Men Arrested in Plot to Attack U.S. Military Targets Overseas
by Abha Shankar • Nov 20, 2012 at 5:51 pm
Four Southern California men were arrested Tuesday in a plot to attack American targets overseas. The men sought to join al-Qaida and the Taliban, and wage jihadi attacks on U.S. military bases and personnel in Afghanistan. The arrests were announced by Andre Birotte, Jr., the United States Attorney in Los Angeles, and Bill Lewis, the Assistant Director in Charge of the FBI's Los Angeles Field Office.
In 2010, the plot's ringleader, Soheil Omar Kabir, introduced two of the defendants, Ralph Deleon and Miguel Alejandro Santana Vidriales, to radical and violent Islam through postings on the social media website Facebook. Kabir posted lectures and essays of now deceased al-Qaida leader in the Arabian Peninsula, Anwar Al-Awlaki. Awlaki has been an inspiration for several terror plots in the U.S., including the November 2009 attacks on the Fort Hood military base in Texas that killed 13 people and wounded 30 others.
In addition, Kabir posted videos depicting mujahideen fighters in Afghanistan and elsewhere as well as martyrdom operations carried out by al-Qaida and Taliban against U.S. military bases in Afghanistan. In July 2012, Kabir posted a video entitled "Knights of Khorasan Islamic Emirate Martyrdom Operation Against an Army Base in Margha." The video bore the symbol of al-Qaida's media wing, As-Shabab.
According to the complaint, another video titled, "Dua of Sheikh Muhammad al Mohaisany masjid al haram makkah," featured photos of "Al-Qaida leaders Usama bin Laden and Ayman al Zawahiri, 9/11 attacks, bloodied adults and children, and Islamic fighters."
Kabir "shared" his Facebook postings with Deleon and Santana who, in turn, "liked" and commented on several of the postings. Kabir traveled to Afghanistan both in December 2011 and July 2012 to attend terrorist training camps run by the Taliban and al-Qaida. While in Afghanistan, Kabir communicated with Deleon and Vidriales about making arrangements for them to join him there. He told them that once they arrive in Afghanistan he would travel with them to meet "the students" and "the professors". The complaint said the terms "students" and "professors" were keywords for the Taliban and al-Qaida.
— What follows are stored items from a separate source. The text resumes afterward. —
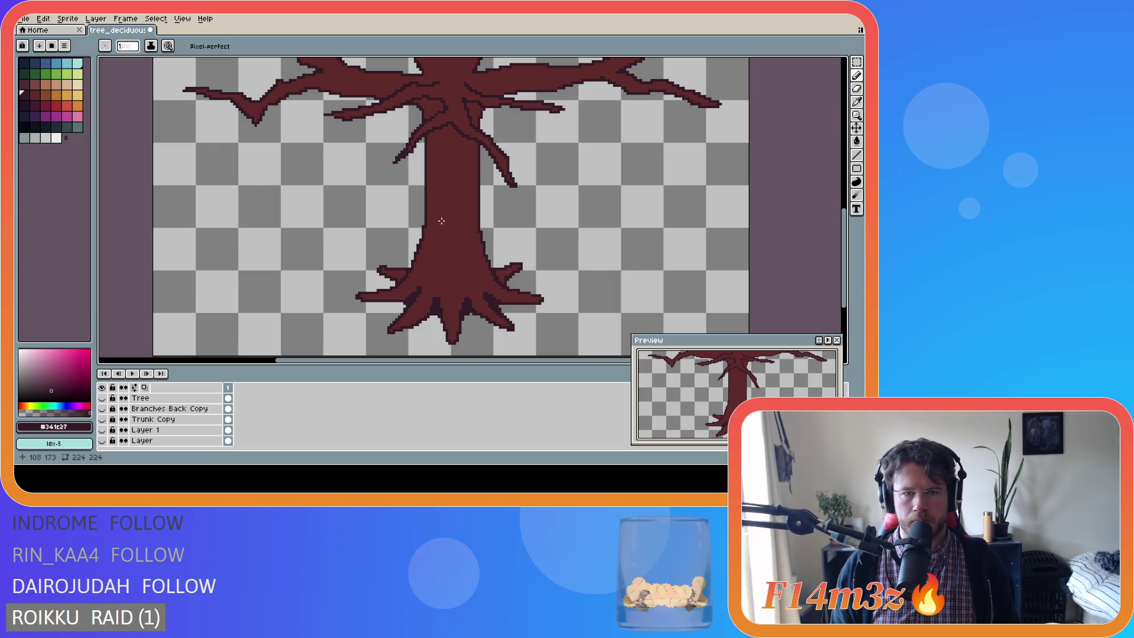
scroll(422, 221, up, 1)
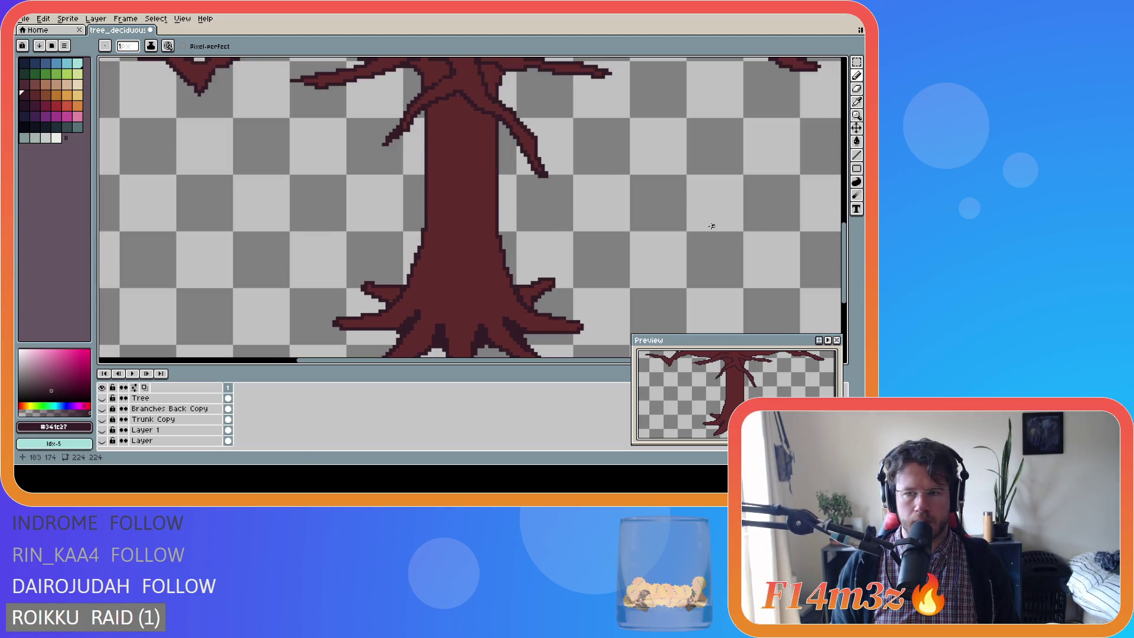
scroll(837, 238, up, 2)
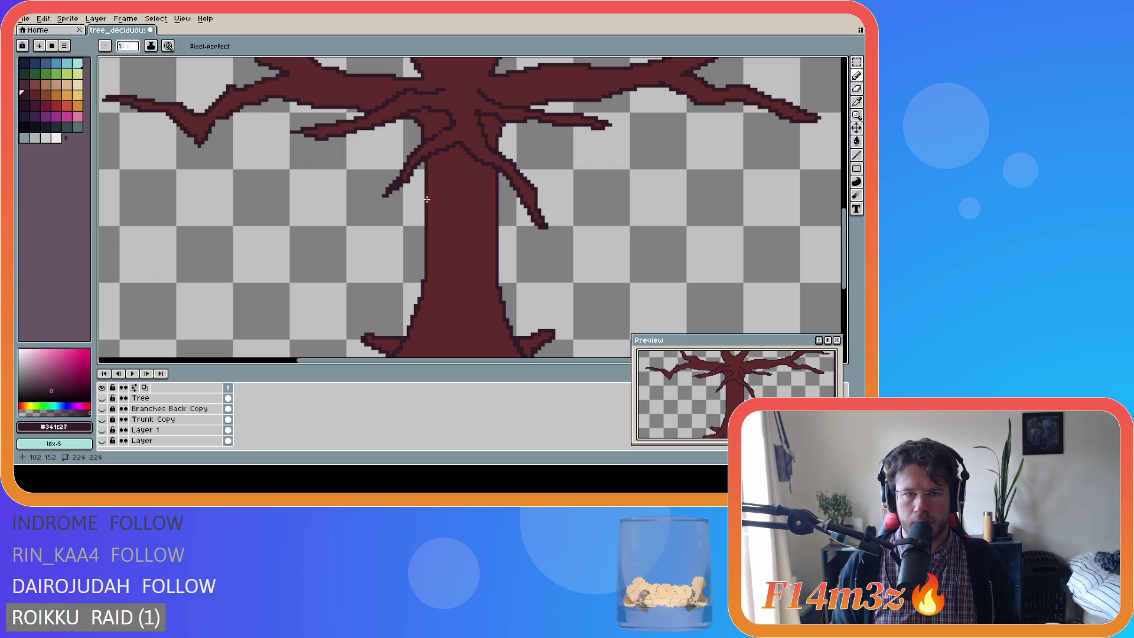
mouse_move(427, 163)
mouse_down()
mouse_move(427, 256)
mouse_move(430, 167)
mouse_up()
key(ctrl+z)
key(ctrl+z)
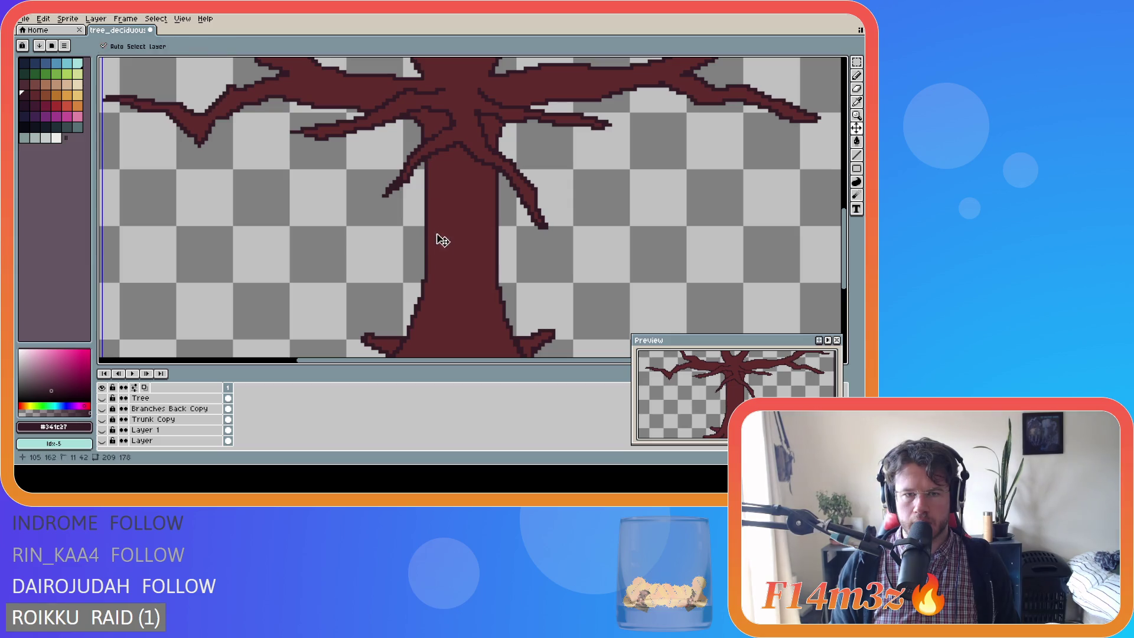
drag(427, 282, 429, 154)
key(v)
key(ctrl+z)
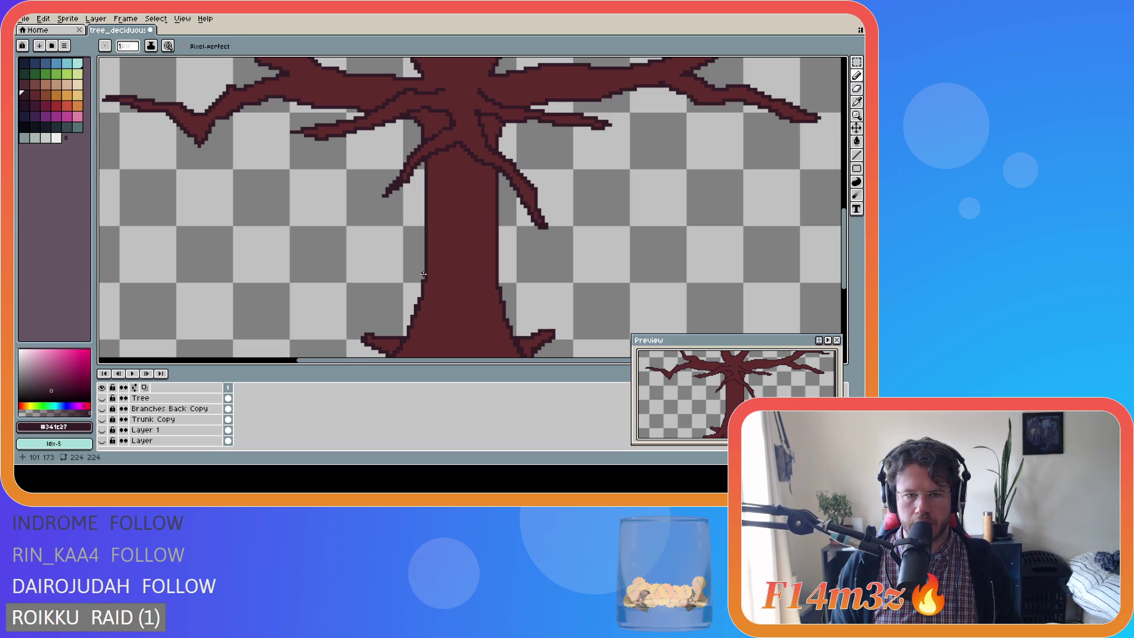
drag(428, 282, 431, 201)
key(ctrl+z)
key(b)
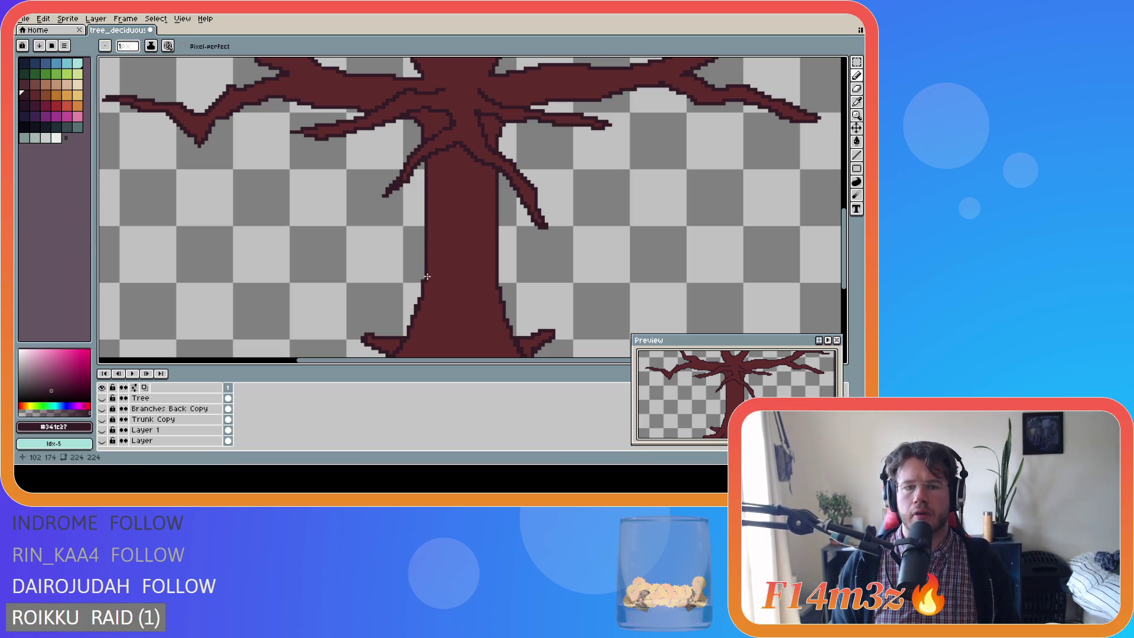
drag(428, 282, 429, 172)
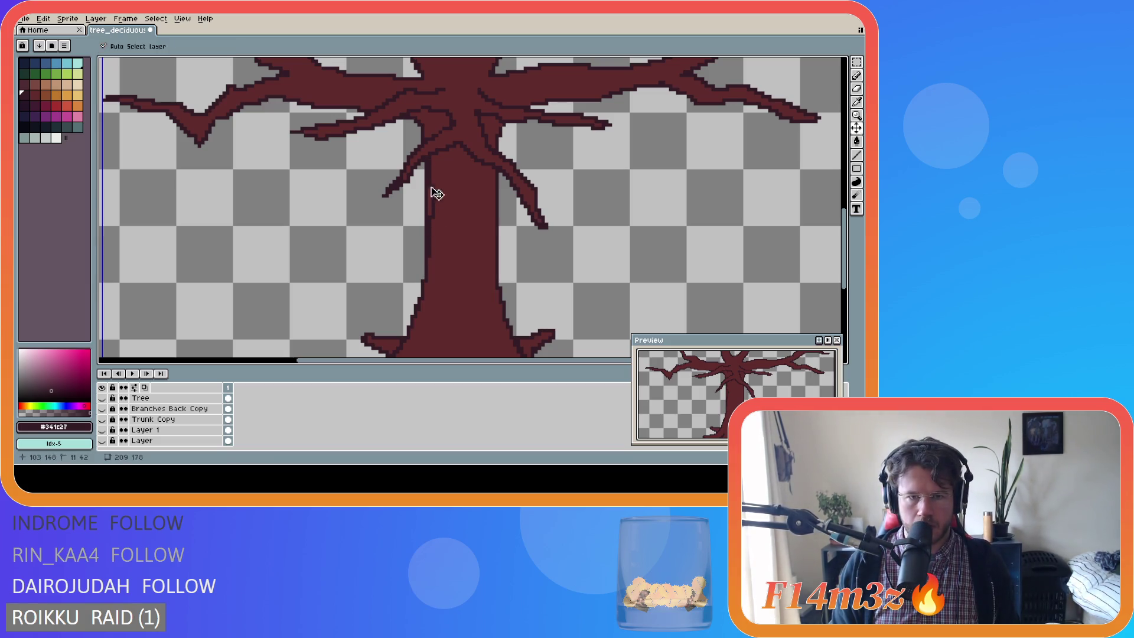
key(ctrl+z)
drag(427, 282, 432, 195)
key(ctrl+z)
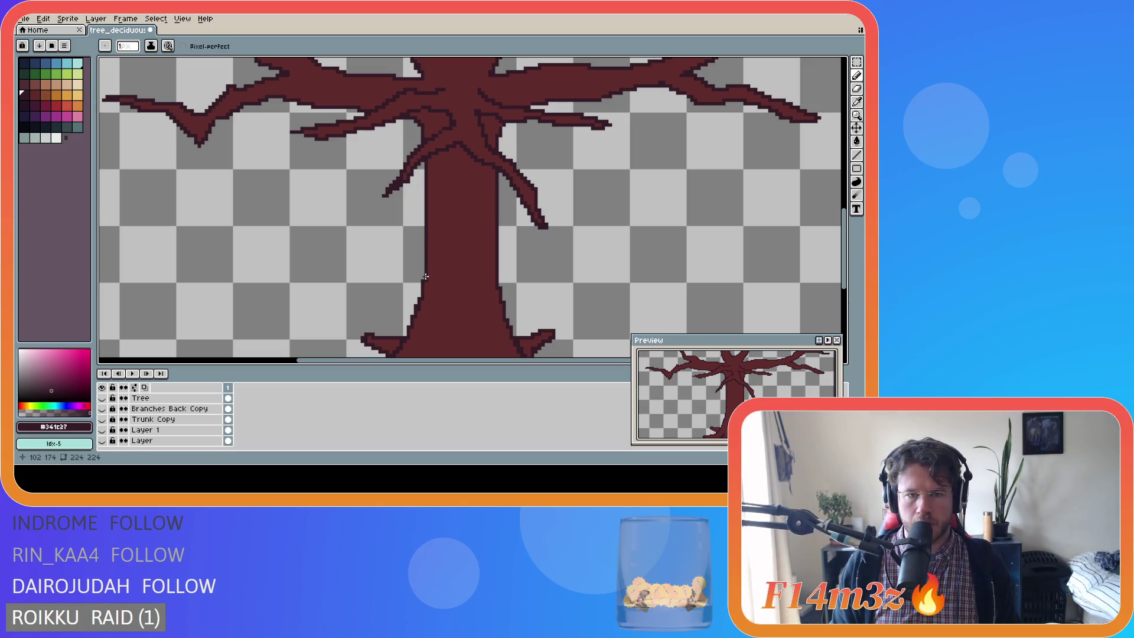
drag(429, 277, 426, 173)
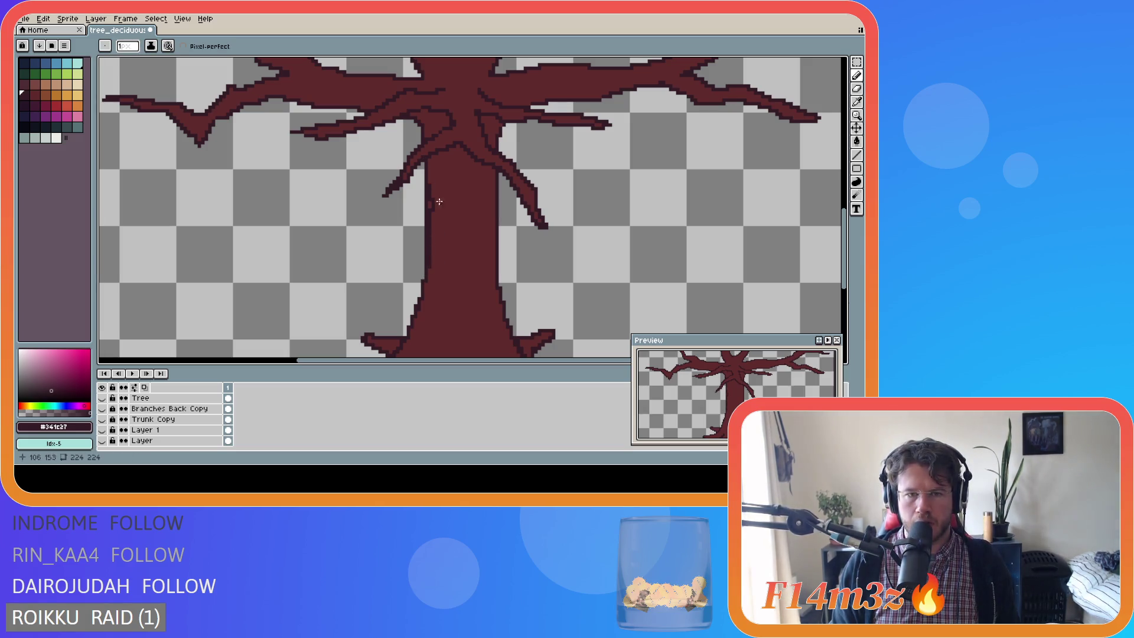
Undo the last trunk-edge stroke and hide the Branches Front layer.
key(ctrl)
key(ctrl+z)
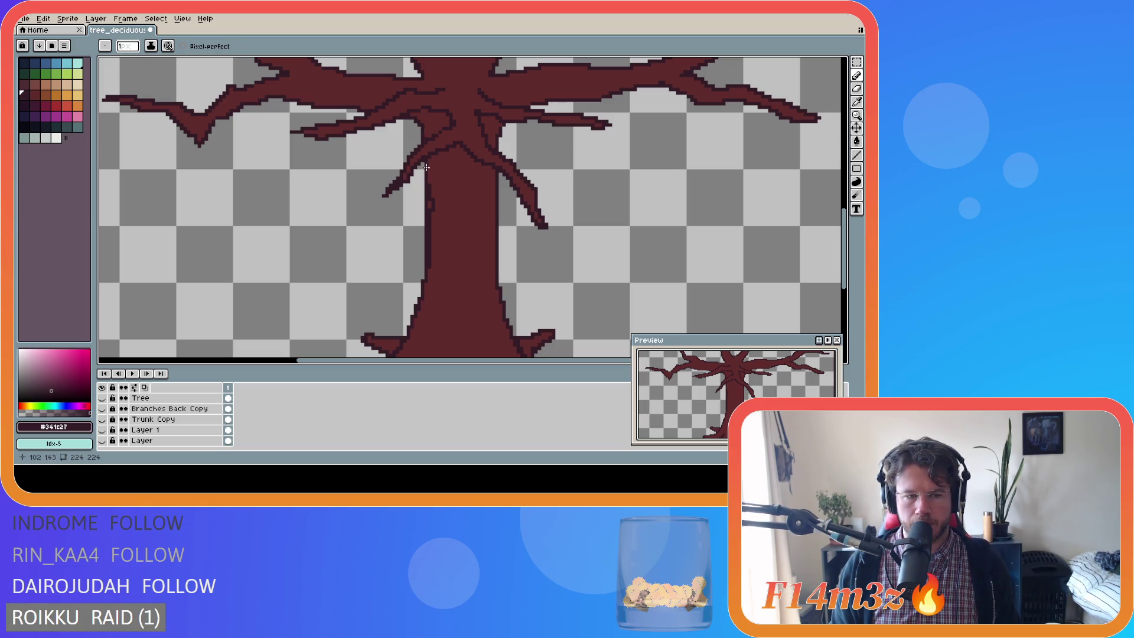
scroll(118, 413, up, 2)
click(103, 399)
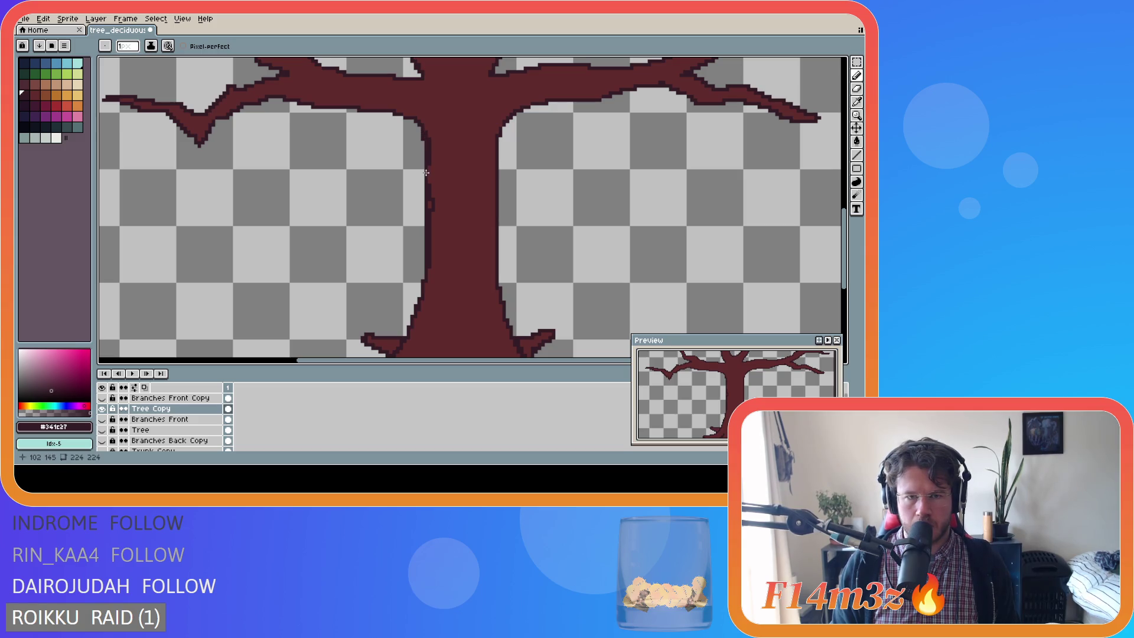
Draw dark outlines down the trunk's left edge with the Pencil and right edge with the Line tool.
key(b)
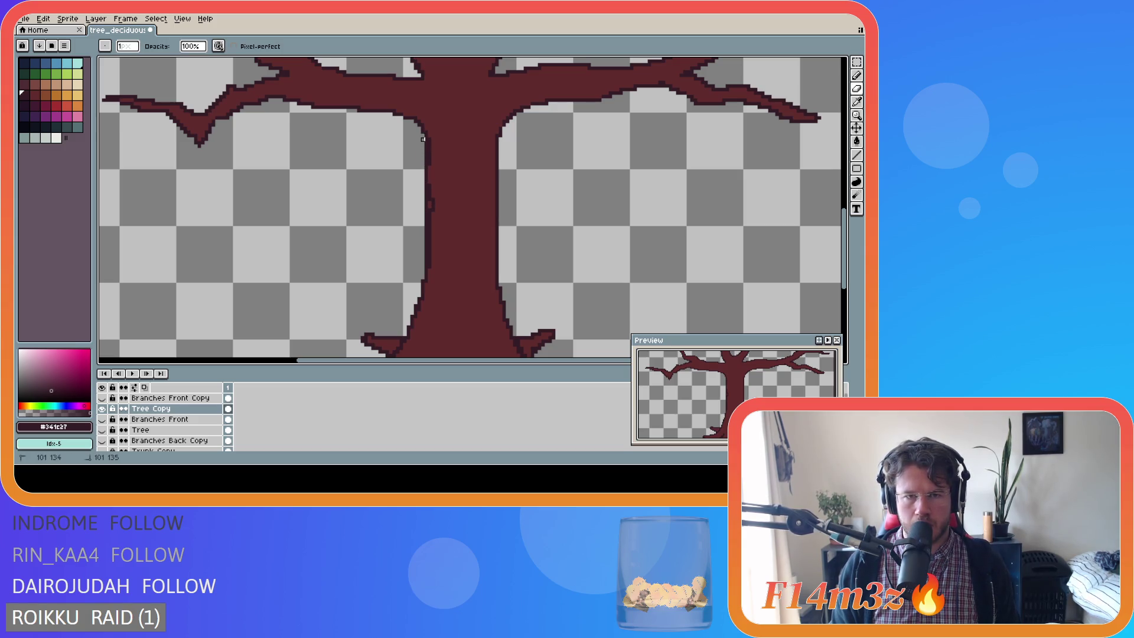
drag(423, 144, 427, 263)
Santana and DeLeon confided to an FBI informant that they planned to travel to Afghanistan to wage "violent jihad." The defendants also identified potential targets for attacks, including U.S. military personnel and Army bases. The defendants said they would use firearms and explosives to carry out the attacks.
In conversations with the informant, Gojali justified his intent to launch jihadi attacks against American targets in Afghanistan. Gojali allegedly told the informant, "You know I watch videos on the Internet and I see what they are doing to our brothers and sisters, Walahi man, like it makes me cry and it gets like, I'm like so angered with them you know, we are paying what taxes for them so they can build arms and weapons to go train their soldiers and go through our country and do that to our brothers and sister you know."
In September 2012, a fourth defendant, Arifeen David Gojali, was recruited to the group. Santana, DeLeon, and Gojali made travel arrangements to Afghanistan to join Kabir. In addition to raising funds to travel to Afghanistan, the men discussed stories and code words they would use as a cover up for their jihadi plans when traveling. The men also conducted preliminary paintball and firearms training at a shooting range in Los Angeles in preparation for their terrorist training overseas.
The men face 15 years in federal prison if convicted.